## PROBLEM REQUIREMENTS
All that should come back is the lines of the data below from the one containing "Engineering Technology (IJRASET)" to the one containing "Karanam Sai Jagadeesh1, Raghavendra R2", inclusive, exactly as they stand.

## SUPPLIED RECORDS
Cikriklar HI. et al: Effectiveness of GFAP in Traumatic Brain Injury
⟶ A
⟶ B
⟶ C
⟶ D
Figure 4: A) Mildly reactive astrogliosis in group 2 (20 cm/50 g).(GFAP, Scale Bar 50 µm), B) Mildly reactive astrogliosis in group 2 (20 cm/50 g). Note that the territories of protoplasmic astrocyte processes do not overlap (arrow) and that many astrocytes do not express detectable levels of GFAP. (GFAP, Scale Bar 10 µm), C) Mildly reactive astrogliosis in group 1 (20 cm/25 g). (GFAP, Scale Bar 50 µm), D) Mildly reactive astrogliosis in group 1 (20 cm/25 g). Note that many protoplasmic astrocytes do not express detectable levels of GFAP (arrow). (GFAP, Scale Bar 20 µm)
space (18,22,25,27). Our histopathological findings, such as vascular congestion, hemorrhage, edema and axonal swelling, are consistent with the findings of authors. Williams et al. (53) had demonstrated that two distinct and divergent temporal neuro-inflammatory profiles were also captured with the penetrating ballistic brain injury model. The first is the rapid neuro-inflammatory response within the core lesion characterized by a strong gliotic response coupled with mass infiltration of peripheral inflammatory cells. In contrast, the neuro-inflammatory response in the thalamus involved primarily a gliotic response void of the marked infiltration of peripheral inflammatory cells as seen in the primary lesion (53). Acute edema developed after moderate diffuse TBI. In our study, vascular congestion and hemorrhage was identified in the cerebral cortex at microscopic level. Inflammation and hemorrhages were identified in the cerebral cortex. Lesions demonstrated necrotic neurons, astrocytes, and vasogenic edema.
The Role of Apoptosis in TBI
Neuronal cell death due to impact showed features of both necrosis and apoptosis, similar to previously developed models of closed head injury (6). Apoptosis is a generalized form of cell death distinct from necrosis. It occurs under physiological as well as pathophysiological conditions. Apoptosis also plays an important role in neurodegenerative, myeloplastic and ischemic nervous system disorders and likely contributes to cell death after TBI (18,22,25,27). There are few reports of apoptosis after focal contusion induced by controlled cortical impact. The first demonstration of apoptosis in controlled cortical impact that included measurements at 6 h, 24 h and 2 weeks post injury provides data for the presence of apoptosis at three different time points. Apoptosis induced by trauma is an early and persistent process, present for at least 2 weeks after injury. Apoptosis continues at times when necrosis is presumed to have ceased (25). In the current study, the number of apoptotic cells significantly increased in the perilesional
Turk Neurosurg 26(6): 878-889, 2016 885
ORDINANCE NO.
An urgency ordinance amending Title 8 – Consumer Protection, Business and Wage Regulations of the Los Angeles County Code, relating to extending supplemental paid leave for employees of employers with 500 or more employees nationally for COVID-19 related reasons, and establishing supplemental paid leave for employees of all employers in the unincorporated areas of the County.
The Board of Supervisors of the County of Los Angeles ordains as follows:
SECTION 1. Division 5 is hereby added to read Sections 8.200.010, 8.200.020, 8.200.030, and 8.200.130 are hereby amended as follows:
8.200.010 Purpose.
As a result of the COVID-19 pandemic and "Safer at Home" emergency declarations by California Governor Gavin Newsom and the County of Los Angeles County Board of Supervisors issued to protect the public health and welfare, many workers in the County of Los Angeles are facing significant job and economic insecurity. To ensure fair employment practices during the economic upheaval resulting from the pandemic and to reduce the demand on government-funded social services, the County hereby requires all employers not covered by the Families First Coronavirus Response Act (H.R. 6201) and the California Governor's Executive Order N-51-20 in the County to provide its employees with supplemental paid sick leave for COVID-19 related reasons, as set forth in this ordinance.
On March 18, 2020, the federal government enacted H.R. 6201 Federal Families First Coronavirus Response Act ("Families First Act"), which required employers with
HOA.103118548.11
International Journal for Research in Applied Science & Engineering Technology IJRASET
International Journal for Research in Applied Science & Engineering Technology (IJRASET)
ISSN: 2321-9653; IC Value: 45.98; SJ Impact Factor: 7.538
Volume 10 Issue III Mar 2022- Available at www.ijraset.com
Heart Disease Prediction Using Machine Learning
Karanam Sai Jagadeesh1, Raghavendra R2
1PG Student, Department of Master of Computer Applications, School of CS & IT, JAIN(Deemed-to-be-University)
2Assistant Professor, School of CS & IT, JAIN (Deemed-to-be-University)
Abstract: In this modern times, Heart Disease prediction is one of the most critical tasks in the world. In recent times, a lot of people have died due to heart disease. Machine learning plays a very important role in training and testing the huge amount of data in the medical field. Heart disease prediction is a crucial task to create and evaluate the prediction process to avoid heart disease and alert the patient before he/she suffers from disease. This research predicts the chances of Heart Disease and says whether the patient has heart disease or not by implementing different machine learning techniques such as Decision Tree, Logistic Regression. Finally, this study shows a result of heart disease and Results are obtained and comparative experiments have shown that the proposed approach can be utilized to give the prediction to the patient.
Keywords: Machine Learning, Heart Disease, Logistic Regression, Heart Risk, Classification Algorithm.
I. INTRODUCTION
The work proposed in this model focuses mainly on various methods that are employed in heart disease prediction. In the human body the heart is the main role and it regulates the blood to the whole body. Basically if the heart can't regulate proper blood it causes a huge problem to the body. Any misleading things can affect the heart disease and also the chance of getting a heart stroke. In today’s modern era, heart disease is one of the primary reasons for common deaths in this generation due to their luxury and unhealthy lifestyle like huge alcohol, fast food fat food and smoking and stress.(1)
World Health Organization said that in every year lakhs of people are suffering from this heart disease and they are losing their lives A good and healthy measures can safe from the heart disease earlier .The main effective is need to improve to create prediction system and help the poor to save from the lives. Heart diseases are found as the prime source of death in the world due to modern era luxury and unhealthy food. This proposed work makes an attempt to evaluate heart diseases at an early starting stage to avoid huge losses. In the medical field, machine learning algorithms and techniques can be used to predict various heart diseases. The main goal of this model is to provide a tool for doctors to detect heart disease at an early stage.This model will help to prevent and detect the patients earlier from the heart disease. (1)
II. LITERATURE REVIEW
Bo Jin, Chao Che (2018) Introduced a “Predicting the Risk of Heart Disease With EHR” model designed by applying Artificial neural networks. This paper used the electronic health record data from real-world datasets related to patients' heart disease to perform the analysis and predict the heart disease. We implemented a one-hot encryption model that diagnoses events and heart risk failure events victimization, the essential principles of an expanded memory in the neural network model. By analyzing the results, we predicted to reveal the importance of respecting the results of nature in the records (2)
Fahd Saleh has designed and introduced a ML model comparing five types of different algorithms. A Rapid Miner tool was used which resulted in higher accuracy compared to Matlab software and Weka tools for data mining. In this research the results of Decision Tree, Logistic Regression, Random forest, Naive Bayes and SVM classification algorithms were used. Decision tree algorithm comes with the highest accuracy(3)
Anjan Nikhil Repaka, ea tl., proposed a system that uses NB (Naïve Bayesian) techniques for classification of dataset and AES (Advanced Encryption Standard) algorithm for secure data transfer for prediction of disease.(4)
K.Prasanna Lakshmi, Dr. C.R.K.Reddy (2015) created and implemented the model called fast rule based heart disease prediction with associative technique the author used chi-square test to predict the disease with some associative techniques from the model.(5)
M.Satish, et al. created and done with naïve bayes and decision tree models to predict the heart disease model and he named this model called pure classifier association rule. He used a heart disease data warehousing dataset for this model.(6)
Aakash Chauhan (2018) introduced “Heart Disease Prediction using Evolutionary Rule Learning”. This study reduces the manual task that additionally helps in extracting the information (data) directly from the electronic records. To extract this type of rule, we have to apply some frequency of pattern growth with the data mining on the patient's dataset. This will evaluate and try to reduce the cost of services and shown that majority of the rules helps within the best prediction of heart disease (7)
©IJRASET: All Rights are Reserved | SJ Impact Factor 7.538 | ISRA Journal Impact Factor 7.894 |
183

## ANSWER TO THIS TASK
International Journal for Research in Applied Science & Engineering Technology (IJRASET)
ISSN: 2321-9653; IC Value: 45.98; SJ Impact Factor: 7.538
Volume 10 Issue III Mar 2022- Available at www.ijraset.com
Heart Disease Prediction Using Machine Learning
Karanam Sai Jagadeesh1, Raghavendra R2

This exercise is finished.